## WHAT THIS TASK INVOLVES
The material below contains a line with "Es wird dringend" and a line with "Marie-Cécile Blanchet. De". Copy exactly those two lines and all lines between them.

## SUPPLIED MATERIAL
%%

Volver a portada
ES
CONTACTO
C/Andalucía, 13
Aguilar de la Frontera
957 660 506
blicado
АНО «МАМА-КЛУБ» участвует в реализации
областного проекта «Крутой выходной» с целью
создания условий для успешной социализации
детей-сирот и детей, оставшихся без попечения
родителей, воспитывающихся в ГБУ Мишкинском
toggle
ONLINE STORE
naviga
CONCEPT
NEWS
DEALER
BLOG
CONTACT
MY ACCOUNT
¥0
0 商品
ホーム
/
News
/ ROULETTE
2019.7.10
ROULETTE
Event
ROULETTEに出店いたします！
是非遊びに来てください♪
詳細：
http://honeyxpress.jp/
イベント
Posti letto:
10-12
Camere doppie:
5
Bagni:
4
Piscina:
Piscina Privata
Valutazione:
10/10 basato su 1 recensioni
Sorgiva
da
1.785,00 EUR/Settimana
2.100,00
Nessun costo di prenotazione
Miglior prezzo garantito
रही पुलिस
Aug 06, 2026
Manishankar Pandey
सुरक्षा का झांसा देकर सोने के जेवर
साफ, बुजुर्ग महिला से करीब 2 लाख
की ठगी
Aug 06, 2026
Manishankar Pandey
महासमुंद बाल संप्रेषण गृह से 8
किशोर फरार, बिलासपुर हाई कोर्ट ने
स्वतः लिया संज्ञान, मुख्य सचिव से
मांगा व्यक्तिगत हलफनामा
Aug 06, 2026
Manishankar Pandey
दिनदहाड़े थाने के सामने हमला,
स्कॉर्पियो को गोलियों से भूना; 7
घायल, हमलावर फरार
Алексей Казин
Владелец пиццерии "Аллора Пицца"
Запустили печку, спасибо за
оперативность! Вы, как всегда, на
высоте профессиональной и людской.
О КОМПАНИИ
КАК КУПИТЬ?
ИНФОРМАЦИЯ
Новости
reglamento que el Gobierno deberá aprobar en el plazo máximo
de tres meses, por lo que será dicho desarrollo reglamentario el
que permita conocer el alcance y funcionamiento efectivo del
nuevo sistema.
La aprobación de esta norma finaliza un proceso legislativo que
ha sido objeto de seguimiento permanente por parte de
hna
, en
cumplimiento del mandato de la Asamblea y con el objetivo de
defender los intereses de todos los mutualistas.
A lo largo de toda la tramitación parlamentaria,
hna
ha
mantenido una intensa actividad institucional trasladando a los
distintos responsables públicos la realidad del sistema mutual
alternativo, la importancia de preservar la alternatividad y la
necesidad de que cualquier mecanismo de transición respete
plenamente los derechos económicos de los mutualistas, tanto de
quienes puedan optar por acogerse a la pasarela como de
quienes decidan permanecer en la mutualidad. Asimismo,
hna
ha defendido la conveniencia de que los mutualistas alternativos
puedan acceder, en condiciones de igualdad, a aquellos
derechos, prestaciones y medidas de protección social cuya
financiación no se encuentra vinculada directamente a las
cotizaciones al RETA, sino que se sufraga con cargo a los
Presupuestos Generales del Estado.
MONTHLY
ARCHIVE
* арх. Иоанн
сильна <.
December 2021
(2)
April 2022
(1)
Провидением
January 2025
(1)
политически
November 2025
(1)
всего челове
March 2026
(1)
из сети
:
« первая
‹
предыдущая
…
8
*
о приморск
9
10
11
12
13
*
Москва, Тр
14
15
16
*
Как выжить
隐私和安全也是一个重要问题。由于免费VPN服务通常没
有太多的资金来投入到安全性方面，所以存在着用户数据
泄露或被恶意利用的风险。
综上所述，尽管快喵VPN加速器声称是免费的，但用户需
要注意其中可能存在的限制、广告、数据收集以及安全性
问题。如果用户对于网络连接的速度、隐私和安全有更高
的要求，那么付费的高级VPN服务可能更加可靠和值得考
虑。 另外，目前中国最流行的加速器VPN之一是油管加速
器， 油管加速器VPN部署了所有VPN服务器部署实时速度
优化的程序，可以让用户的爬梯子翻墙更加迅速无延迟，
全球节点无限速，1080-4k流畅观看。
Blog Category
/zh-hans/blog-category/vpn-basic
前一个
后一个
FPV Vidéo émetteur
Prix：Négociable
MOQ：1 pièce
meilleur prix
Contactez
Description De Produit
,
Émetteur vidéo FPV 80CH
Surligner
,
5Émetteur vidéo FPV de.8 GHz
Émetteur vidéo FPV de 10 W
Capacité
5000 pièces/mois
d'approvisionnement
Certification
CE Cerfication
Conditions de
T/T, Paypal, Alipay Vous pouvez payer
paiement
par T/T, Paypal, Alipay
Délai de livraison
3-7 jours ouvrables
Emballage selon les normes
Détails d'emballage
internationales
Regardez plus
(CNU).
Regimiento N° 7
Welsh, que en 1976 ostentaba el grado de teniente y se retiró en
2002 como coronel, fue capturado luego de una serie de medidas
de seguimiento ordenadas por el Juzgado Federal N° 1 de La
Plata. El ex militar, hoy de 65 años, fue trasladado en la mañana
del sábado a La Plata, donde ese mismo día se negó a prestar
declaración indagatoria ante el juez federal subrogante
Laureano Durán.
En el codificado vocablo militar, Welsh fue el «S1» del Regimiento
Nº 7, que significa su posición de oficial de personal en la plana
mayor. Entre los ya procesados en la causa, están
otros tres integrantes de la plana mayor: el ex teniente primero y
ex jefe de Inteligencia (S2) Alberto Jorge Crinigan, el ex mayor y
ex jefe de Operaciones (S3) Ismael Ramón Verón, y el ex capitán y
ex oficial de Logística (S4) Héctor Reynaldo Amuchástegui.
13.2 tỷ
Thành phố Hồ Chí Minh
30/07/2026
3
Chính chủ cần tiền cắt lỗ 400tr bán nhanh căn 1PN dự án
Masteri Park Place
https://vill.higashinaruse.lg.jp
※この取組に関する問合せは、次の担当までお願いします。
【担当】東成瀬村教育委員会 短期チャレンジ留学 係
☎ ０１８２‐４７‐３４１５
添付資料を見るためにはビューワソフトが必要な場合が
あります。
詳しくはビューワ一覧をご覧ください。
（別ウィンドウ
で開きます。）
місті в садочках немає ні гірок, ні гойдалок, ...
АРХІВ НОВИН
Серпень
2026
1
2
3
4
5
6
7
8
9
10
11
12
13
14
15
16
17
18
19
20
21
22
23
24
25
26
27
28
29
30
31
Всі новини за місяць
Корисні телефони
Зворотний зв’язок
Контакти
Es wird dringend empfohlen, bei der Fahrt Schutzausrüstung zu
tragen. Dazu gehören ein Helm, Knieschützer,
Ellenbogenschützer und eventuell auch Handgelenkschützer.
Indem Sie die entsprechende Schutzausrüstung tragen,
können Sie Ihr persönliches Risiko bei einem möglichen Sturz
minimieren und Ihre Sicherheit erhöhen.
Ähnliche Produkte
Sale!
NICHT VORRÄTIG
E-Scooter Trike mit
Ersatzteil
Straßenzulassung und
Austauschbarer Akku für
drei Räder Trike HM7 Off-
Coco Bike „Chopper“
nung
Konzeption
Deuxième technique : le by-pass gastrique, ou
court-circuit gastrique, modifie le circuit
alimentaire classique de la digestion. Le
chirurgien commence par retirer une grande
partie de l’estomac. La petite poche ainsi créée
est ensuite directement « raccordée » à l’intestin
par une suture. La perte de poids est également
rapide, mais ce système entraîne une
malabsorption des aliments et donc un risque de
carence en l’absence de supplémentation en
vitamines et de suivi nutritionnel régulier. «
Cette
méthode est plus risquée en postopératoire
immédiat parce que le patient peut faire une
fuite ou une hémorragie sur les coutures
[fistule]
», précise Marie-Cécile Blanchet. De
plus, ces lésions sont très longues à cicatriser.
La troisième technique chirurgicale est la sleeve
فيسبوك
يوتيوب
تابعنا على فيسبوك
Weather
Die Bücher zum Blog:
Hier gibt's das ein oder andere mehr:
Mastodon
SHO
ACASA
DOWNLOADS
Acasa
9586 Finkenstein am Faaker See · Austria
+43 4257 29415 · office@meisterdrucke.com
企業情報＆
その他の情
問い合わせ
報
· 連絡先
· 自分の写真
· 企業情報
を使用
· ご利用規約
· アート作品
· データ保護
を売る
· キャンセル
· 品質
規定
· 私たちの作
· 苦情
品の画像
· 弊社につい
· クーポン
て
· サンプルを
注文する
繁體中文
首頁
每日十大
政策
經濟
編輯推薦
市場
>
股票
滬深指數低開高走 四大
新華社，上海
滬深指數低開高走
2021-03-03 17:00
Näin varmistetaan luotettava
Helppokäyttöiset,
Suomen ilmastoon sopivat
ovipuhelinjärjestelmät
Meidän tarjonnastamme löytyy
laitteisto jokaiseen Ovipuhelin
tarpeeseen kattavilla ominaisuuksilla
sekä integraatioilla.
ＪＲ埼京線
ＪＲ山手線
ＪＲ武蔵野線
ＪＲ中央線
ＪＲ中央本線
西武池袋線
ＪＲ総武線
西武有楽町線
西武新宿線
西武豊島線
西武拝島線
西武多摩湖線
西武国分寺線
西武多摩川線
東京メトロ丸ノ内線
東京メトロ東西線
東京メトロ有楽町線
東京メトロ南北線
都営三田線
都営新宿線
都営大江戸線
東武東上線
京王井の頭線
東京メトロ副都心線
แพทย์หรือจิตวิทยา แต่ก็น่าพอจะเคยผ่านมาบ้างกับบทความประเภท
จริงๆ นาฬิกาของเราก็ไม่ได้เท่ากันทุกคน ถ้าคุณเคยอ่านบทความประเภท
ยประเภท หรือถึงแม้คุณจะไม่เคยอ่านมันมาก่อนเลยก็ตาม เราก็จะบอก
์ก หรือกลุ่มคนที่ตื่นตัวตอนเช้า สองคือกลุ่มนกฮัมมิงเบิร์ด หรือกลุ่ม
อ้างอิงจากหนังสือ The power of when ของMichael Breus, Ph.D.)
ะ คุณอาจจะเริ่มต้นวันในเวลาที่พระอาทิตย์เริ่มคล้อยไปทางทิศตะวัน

%%

## WRITTEN ANSWER
Es wird dringend empfohlen, bei der Fahrt Schutzausrüstung zu
tragen. Dazu gehören ein Helm, Knieschützer,
Ellenbogenschützer und eventuell auch Handgelenkschützer.
Indem Sie die entsprechende Schutzausrüstung tragen,
können Sie Ihr persönliches Risiko bei einem möglichen Sturz
minimieren und Ihre Sicherheit erhöhen.
Ähnliche Produkte
Sale!
NICHT VORRÄTIG
E-Scooter Trike mit
Ersatzteil
Straßenzulassung und
Austauschbarer Akku für
drei Räder Trike HM7 Off-
Coco Bike „Chopper“
nung
Konzeption
Deuxième technique : le by-pass gastrique, ou
court-circuit gastrique, modifie le circuit
alimentaire classique de la digestion. Le
chirurgien commence par retirer une grande
partie de l’estomac. La petite poche ainsi créée
est ensuite directement « raccordée » à l’intestin
par une suture. La perte de poids est également
rapide, mais ce système entraîne une
malabsorption des aliments et donc un risque de
carence en l’absence de supplémentation en
vitamines et de suivi nutritionnel régulier. «
Cette
méthode est plus risquée en postopératoire
immédiat parce que le patient peut faire une
fuite ou une hémorragie sur les coutures
[fistule]
», précise Marie-Cécile Blanchet. De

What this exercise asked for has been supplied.